Louisa looked up at her, confused.

“Just that he’d found something out. Why? Amelia!”

The girl had gone deathly pale, and as Louisa stared, a tear squeezed out of her eye and ran down her cheek.

Louisa grabbed her.

“What is it? Is it Tiernan? You know something, don’t you? You have to say something. You have to tell them!”

“It’s not Tiernan.”

“Then . . .”

The sudden bang of a door across the yard made them both jump. Amelia looked wildly around, then turned and bolted for the back entrance. Louisa ran after her, grabbing at her arm just as she made it to the large opening.

She thrust her back inside.

“What’s going on, Amelia? Tell me!”

Her friend glanced back at the door again, then down at Louisa’s hand around her arm, and finally up at her face.

“It was me, Louisa.”

“What was?”

“All of it. Blocking the water system, letting the ram into the sheep field, releasing the bull the day the King’s men came. All of it.”

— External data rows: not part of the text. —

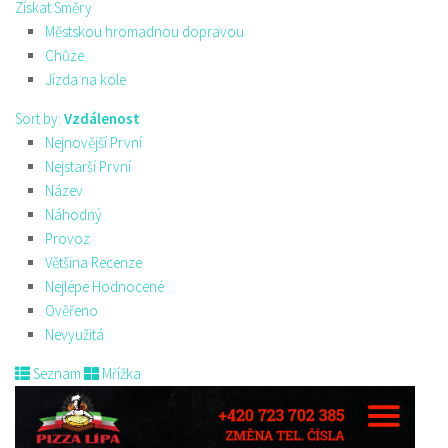
Získat Směry
Městskou hromadnou dopravou
Chůze
Jízda na kole
Sort by:
Vzdálenost
Nejnovější První
Nejstarší První
Název
Náhodný
Provoz
Většina Recenze
Nejlépe Hodnocené
Ověřeno
Nevyužitá
Seznam
Mřížka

“You?” Louisa stared at her fragile little friend in disbelief. “It couldn’t be! You’re covering up for someone. What about Diablo?”

“Me.”

“But, but why?”

Amelia glanced to the wet field beyond the big doors and Louisa felt her attempt to break free, but she held tightly on to her arm.

“Why, Amelia?” she asked again. She could not believe it, would not believe it.

Yet was that the reason Callum had apologised? Had he known the criminal was Louisa’s own dear friend?

“Why?” she demanded a third time, and now Amelia tore her eyes from possible escape routes and looked into Louisa’s.

“Because I hate him!”

“Who?”

“Farmer Robert. I hate him and I hate Lower Meadow and all it stands for. He’s corrupt, Louisa. Corrupt, self-seeking and greedy!”

“Robert? How can you say that?”

Amelia tossed her head.

“It’s all so easy in your world, isn’t it, Louisa? You think that if someone works hard they’ll be rewarded. Well, in real life it doesn’t work that way! In real life it is money that counts, and them that have it use it to get more off them that don’t.”

Louisa swallowed. Her first instinct was to defend Robert and the farm that had treated her so well. But she owed it to her friend at least to hear her out.

“In what way?”

Amelia scowled.

“Enclosures,” she said, spitting the word out as if it were poison. “Enclosures gave all the power to big farms like Lower Meadow. It’s not fair! I hate the way Robert is so smug, so pleased with his great big efficient farm, so delighted with his fancy drainage and his clever machines and his Royal breeding programme. He doesn’t see the cost. He doesn’t see the little farmers done out of the right even to till their own small furrow.”